L’âge au mariage avant septembre 1792

Merci de m’avoir posé la question, car en vous préparant ce billet, j’ai même découvert avec stupeur la date à laquelle le consentement des parents a été supprimé.

  • conditions légales
  • Elles relèvent de 2 droits : le droit canon et le droit coutumier.

  • le droit Canon
  • En France, jusqu’au 20 septembre 1792, l’état civil est tenu par l’église catholique.
    L’église catholique a des règles qui sont fixées par le Droit Canon
    Selon le Droit Canon, l’âge pour contracter mariage est de 14 ans pour les garçons, 12 ans pour les filles.
    Ce n’est que bien plus tard, au 19ème siècle que le Droit Canon sera modifié pour les fixer respectivement à 16 et 14.
    Le droit canon est toujours en vigueur pour le mariage devant l’église catholique, mais vous voyez qu’il a été légèrement modifié quant à l’âge. Et l’âge a toujours été si bas qu’il n’a pas dû poser problème.

  • le droit coutumier
  • Outre le Droit Canon, la France était couverte de droits coutumiers, qui différaient selon les provinces. Ce n’est qu’avec Napoléon que le droit sera unifié dans le Code Civil

    Mais 2 points communs à tous ces droits provinciaux :

    Le premier point est l’âge de la majorité civique, à savoir le droit de gérer seul ses biens, qui n’a strictement rien à voir avec l’âge au mariage.
    Ce sont 2 notions totalement différentes et c’est sans doute ce point qui trouble beaucoup d’entre vous, d’autant qu’il y a un fossé énorme entre l’âge au mariage autorisé par l’église et celui de la majorité civique, soit pour les garçons de 14 ans à 25 ans et pour les filles de 12 ans à 25 ans.

---*---

**Mise en pratique**
a) Reproduisez, dans le texte sur l'âge au mariage, tout ce qui va de « Mais 2 points » jusqu'à « l’âge au mariage. ».
b) D'après le texte sur l'âge au mariage, à quel âge le droit canon permettait-il de contracter mariage avant sa modification au 19e siècle ?

**Données sources**
---*---

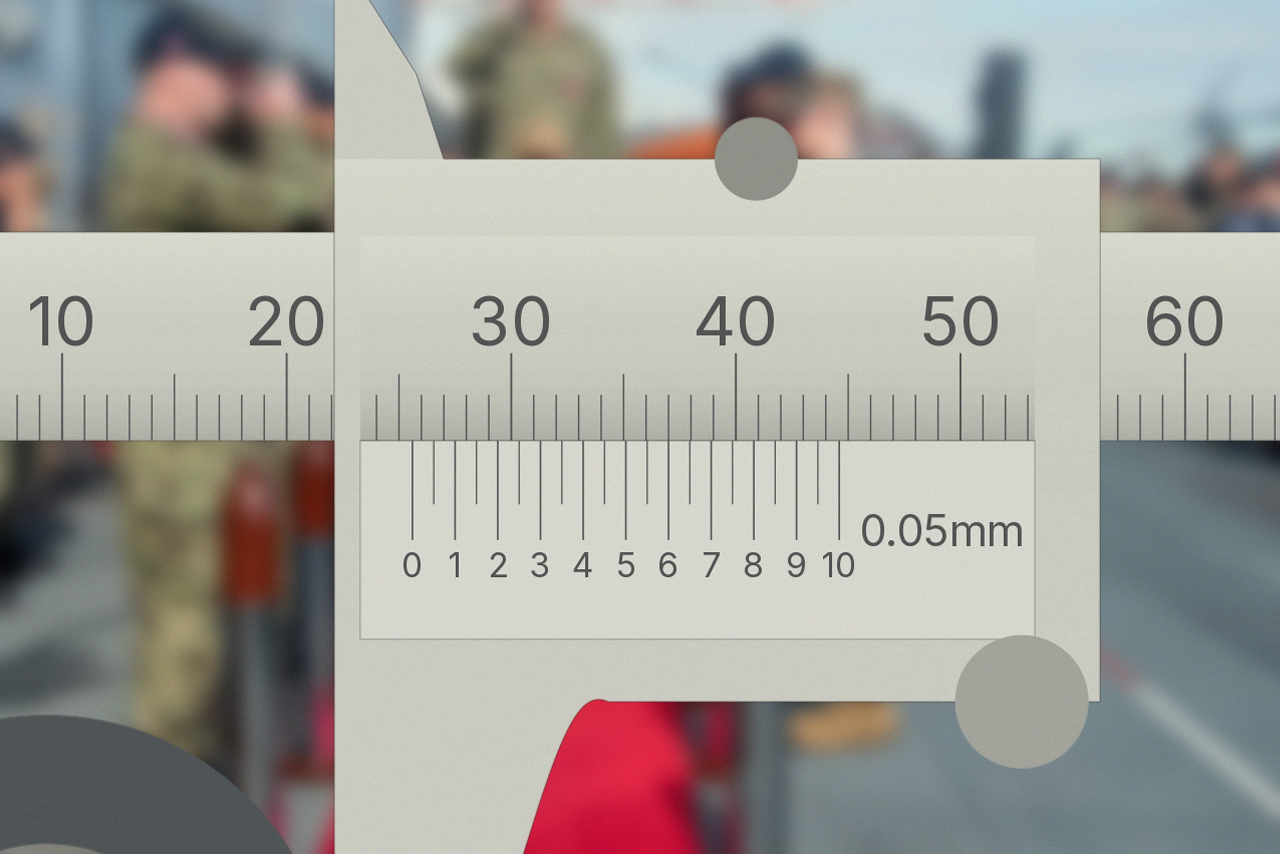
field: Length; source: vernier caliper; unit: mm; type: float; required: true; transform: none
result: 25.6 mm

---*---

**Corrigé des exercices**
a)
Mais 2 points communs à tous ces droits provinciaux :

    Le premier point est l’âge de la majorité civique, à savoir le droit de gérer seul ses biens, qui n’a strictement rien à voir avec l’âge au mariage.

b) À 14 ans pour les garçons et à 12 ans pour les filles.